Тут Кузякин понял, что лучше выслушать всю историю о макаронной запеканке, не перебивая рассказчика, иначе придется слушать ее еще раз, заново.
– Макаронную запеканку Мария Тимофеевна готовит отменную, – продолжал Штейн, – но съесть ее всю за один присест я просто не в состоянии. Не потому, что невкусно, а потому, что иначе у меня начнутся проблемы с желудочно-кишечным трактом. – Штейн приложил ладонь к животу, как будто призывая его в свидетели. – Прогуливаясь вдоль провала и то и дело поглядывая в бинокль на другую его сторону, я вдруг почувствовал желание съесть взятую с собой часть запеканки. Я достал ее из пакета, что был у меня с собой, развернул и начал есть. Фольгу же, в которую она была завернута, бросил в грязь. – Соломон Юрьевич настороженно посмотрел сначала на Кузякина, затем – на Сергея. И с подозрением спросил: – Вы внимательно следите за ходом моей истории?
– Да, конечно! – горячо заверили его оба.
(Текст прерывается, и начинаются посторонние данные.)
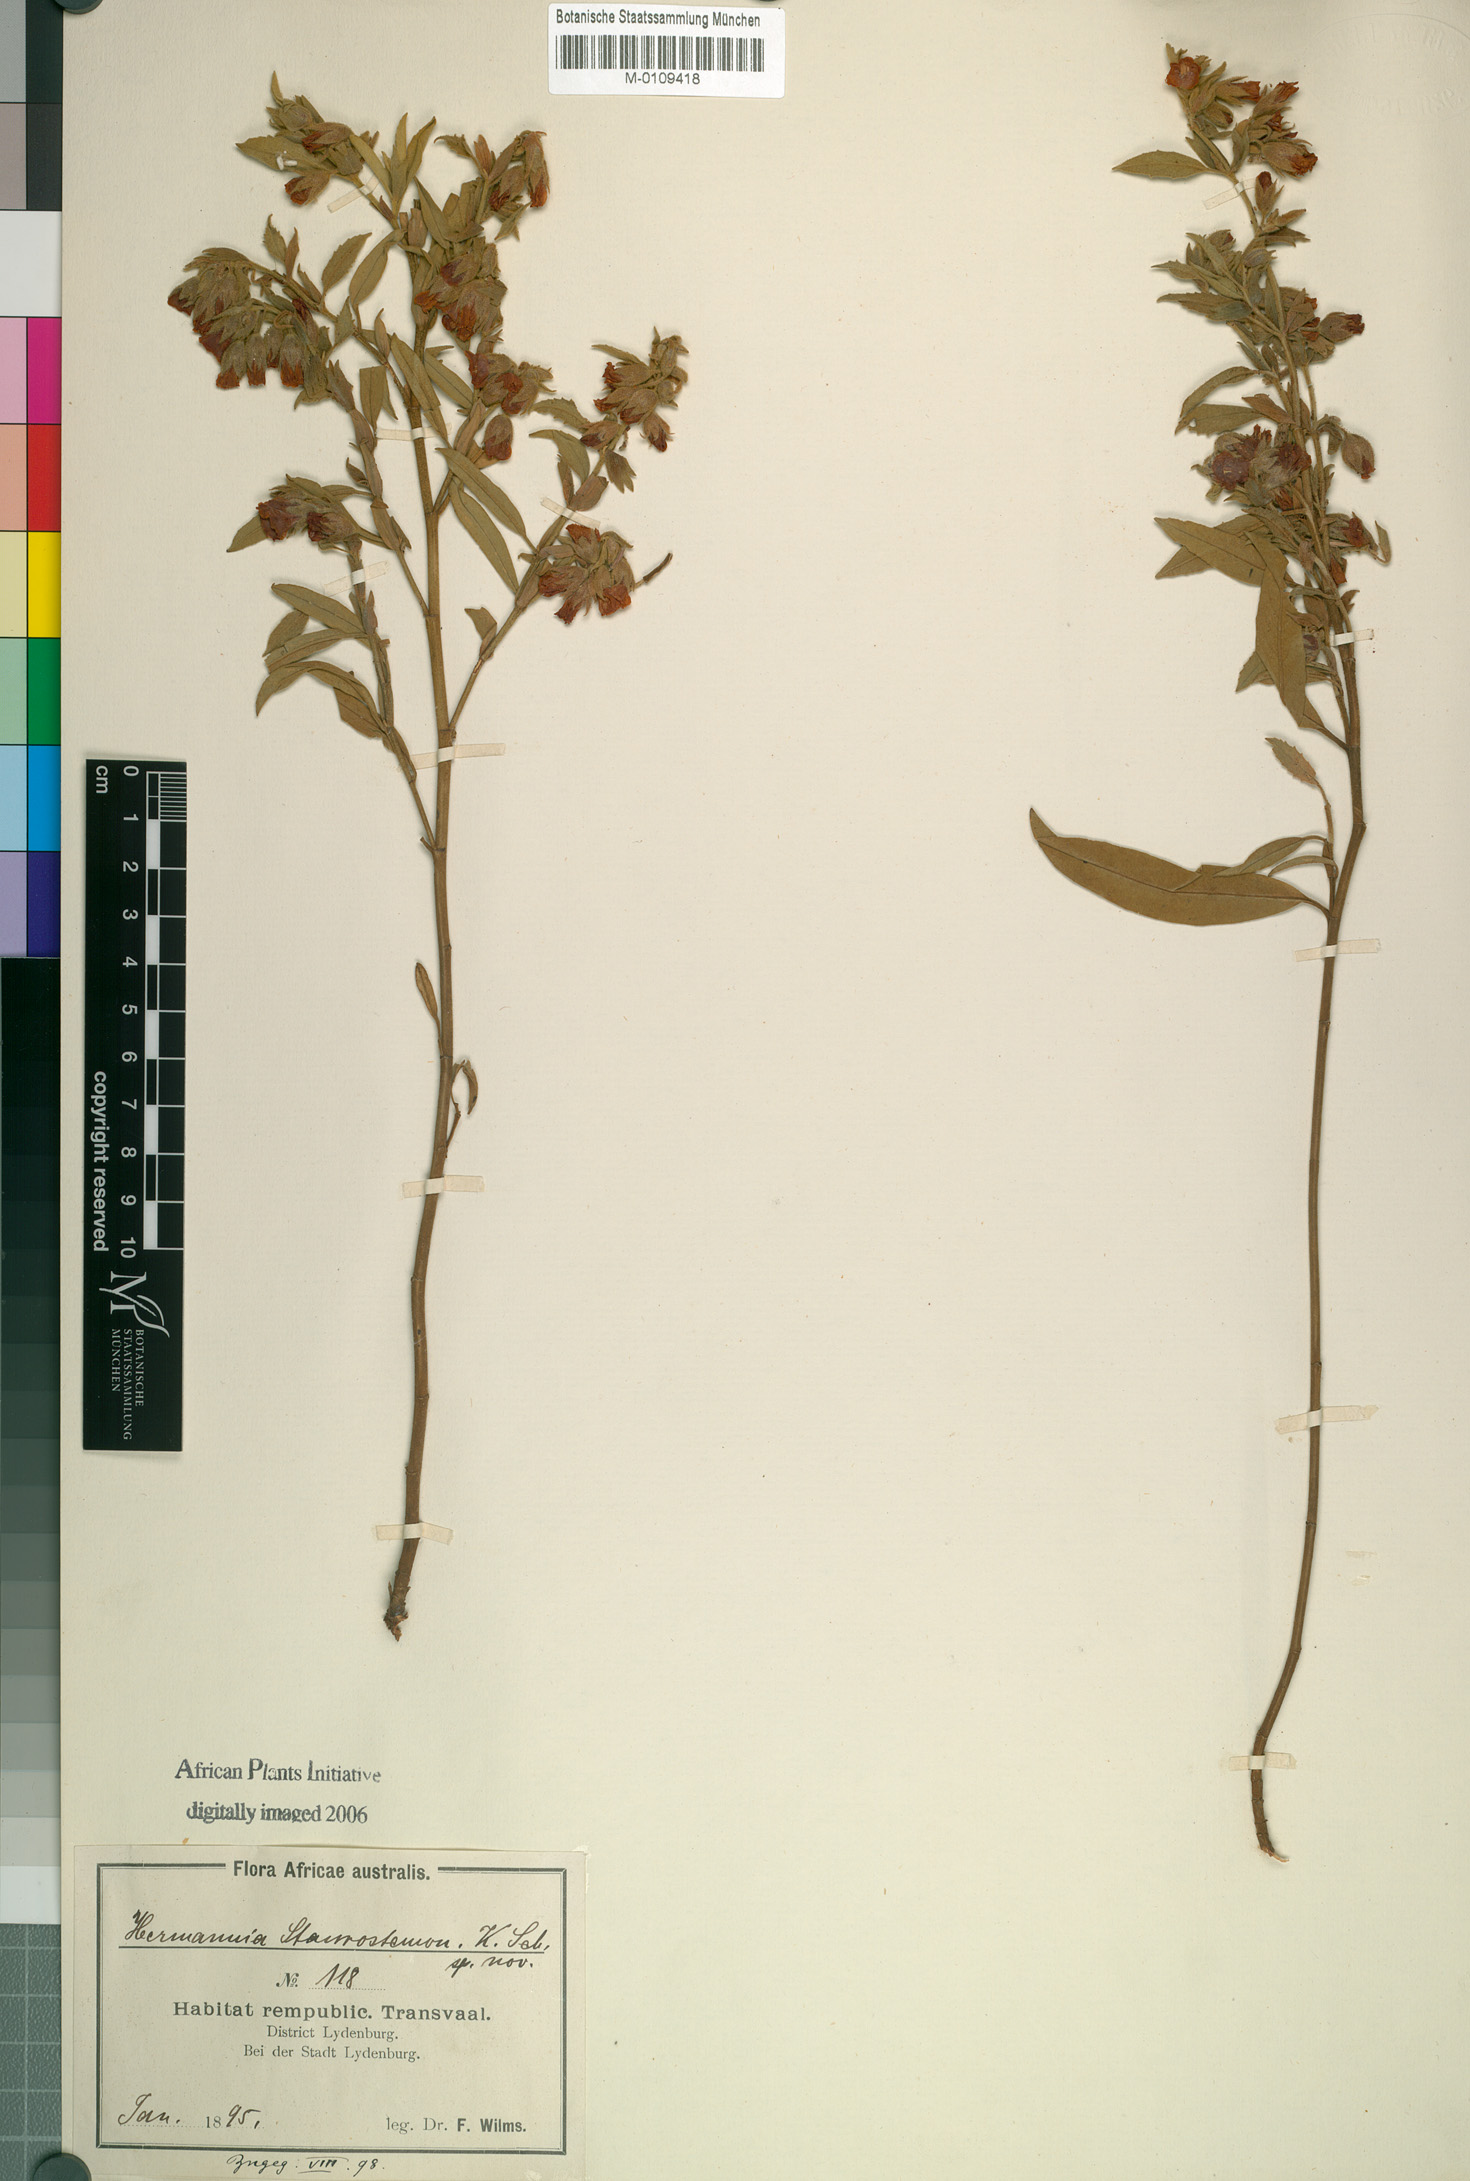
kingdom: Plantae
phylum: Tracheophyta
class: Magnoliopsida
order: Malvales
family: Malvaceae
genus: Hermannia
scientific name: Hermannia staurostemon
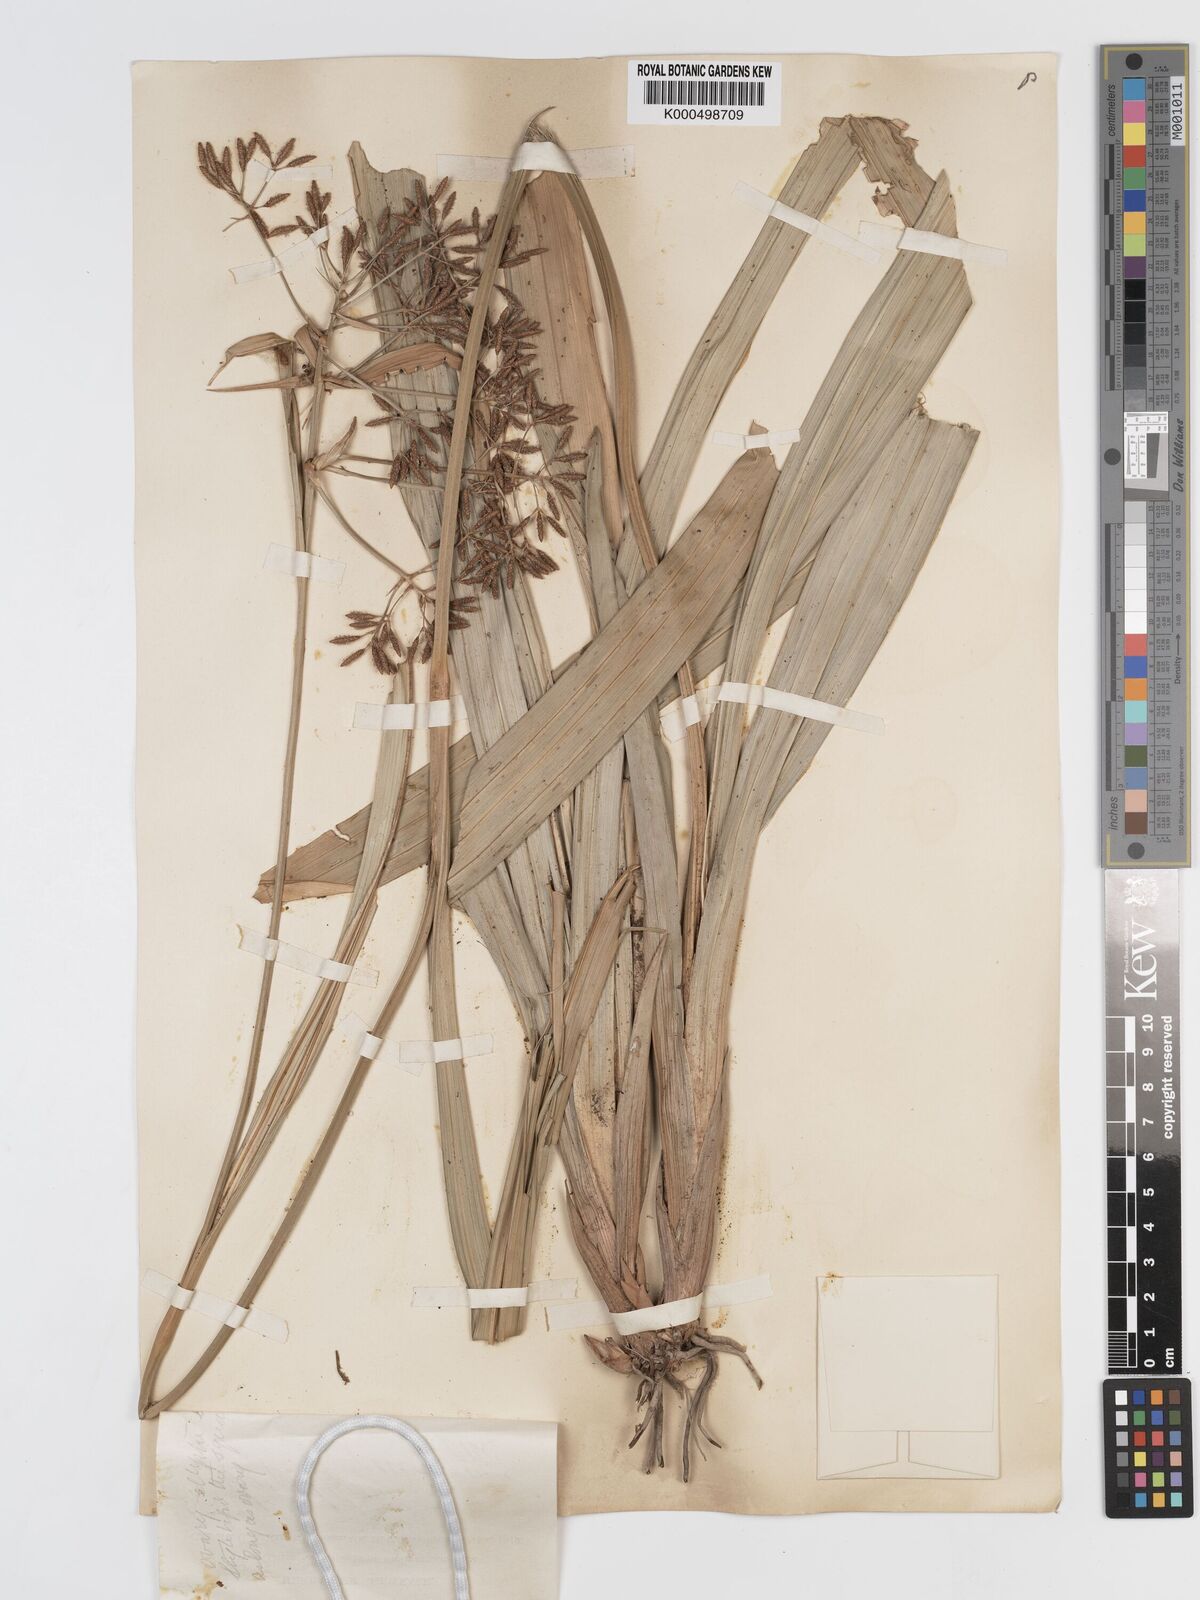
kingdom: Plantae
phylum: Tracheophyta
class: Liliopsida
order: Poales
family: Cyperaceae
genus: Hypolytrum
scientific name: Hypolytrum nemorum
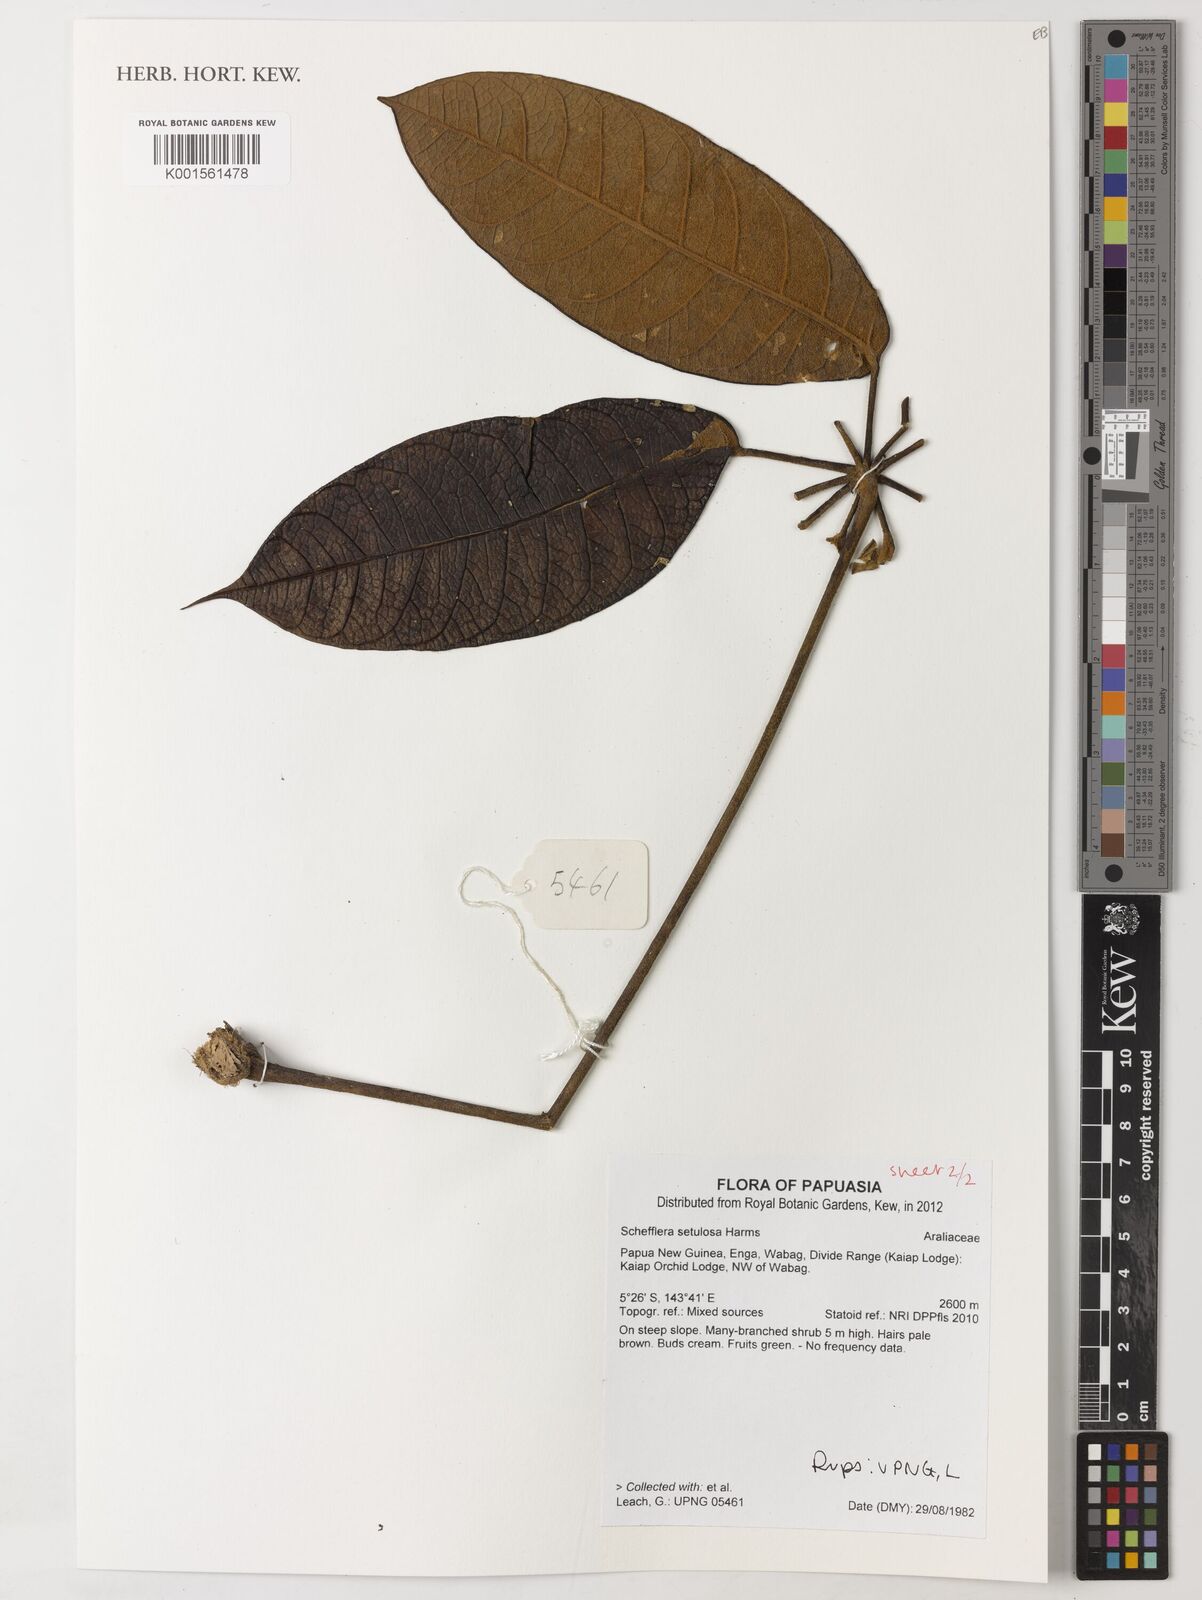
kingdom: Plantae
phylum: Tracheophyta
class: Magnoliopsida
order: Apiales
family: Araliaceae
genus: Heptapleurum
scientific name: Heptapleurum setulosum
– Так вот, я в одной руке держу запеканку, другой – кидаю фольгу в грязь. – Соломон Юрьевич постарался максимально достоверно изобразить, как именно это происходило. – И собственно, ничего особенного не ожидаю. Но тут-то оно как раз и происходит! Видите ли, друзья мои, я с детства отличаюсь исключительной наблюдательностью. Постоянно подмечаю всякие мелочи, на которые другие и внимания не обратили бы. А заметив, пытаюсь осмыслить причину происходящего! – Соломон Юрьевич многозначительно двинул бровями и поднял кверху указательный палец. – Так вот… – Штейн вдруг наморщил лоб, наклонил голову и пальцами потер морщины. – К чему это я?.. – растерянно посмотрел он на слушателей.